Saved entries
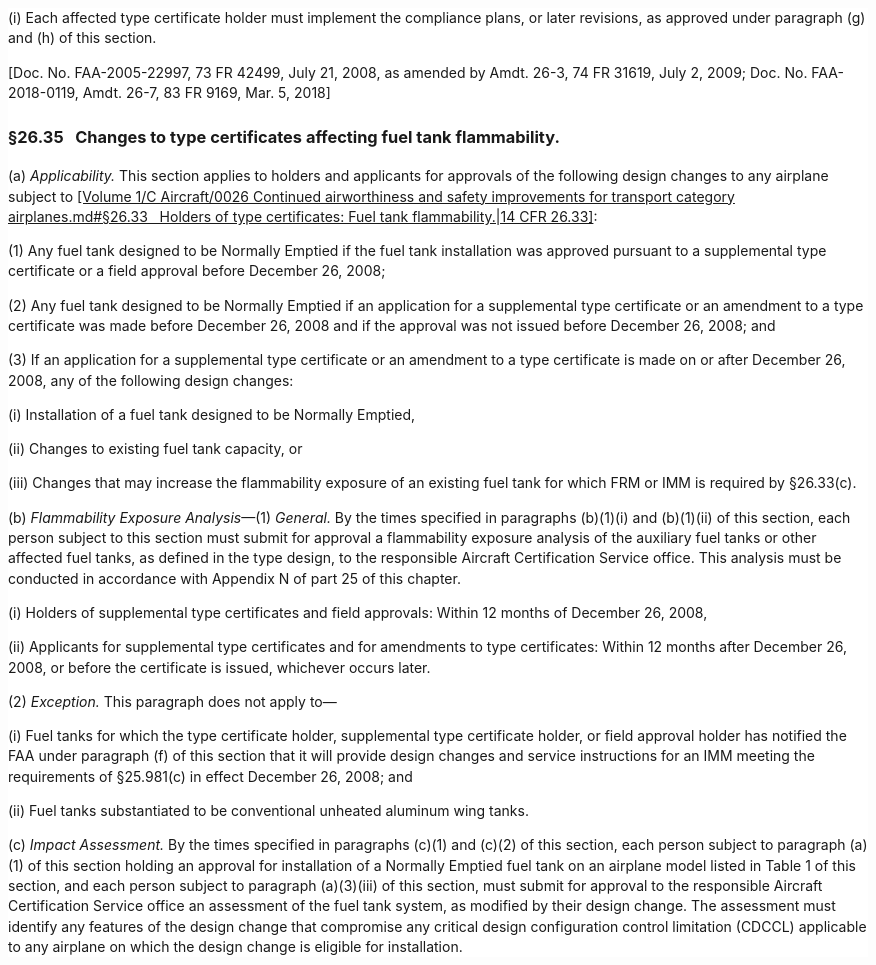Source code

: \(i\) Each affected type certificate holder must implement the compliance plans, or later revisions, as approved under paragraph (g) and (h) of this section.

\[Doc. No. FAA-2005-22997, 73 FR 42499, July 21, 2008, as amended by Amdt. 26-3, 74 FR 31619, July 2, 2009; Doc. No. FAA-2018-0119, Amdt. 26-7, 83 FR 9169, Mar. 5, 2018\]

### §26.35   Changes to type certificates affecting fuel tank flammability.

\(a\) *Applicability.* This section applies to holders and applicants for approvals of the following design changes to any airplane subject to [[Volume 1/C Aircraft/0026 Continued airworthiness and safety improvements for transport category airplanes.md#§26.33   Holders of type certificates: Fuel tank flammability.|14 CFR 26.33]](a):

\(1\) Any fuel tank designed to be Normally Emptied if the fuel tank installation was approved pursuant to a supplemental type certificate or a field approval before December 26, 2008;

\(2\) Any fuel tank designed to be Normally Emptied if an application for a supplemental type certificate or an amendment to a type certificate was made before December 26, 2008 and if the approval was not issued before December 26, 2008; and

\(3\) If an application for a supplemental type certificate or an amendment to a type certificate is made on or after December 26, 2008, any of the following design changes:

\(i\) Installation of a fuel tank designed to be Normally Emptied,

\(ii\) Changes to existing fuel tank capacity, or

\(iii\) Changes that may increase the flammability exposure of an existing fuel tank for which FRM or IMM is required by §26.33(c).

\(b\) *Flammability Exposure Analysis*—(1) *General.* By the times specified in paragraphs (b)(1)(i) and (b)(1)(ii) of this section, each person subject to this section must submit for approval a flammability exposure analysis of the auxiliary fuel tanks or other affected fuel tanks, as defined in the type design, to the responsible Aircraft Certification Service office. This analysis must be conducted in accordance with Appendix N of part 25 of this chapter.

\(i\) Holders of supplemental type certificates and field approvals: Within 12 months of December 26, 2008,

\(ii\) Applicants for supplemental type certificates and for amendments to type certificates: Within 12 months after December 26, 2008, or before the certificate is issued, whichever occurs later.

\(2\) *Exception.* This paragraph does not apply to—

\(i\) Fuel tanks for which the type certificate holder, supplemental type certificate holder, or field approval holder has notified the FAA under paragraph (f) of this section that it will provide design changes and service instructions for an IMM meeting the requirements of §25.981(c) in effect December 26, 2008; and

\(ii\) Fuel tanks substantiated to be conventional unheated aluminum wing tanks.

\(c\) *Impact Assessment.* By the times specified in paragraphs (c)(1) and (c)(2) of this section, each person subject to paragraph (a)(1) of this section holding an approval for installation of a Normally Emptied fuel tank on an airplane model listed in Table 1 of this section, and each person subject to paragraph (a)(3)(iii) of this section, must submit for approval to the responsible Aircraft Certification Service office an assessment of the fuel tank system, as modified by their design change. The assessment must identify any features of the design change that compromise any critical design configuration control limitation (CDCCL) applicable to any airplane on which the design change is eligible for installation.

## What you have to do
Reproduce the lines above, beginning at the line with "approval before December 26, 2008;" and stopping after the line with "required by §26.33(c).", exactly as they are.

## Solution to this problem
\(1\) Any fuel tank designed to be Normally Emptied if the fuel tank installation was approved pursuant to a supplemental type certificate or a field approval before December 26, 2008;

\(2\) Any fuel tank designed to be Normally Emptied if an application for a supplemental type certificate or an amendment to a type certificate was made before December 26, 2008 and if the approval was not issued before December 26, 2008; and

\(3\) If an application for a supplemental type certificate or an amendment to a type certificate is made on or after December 26, 2008, any of the following design changes:

\(i\) Installation of a fuel tank designed to be Normally Emptied,

\(ii\) Changes to existing fuel tank capacity, or

\(iii\) Changes that may increase the flammability exposure of an existing fuel tank for which FRM or IMM is required by §26.33(c).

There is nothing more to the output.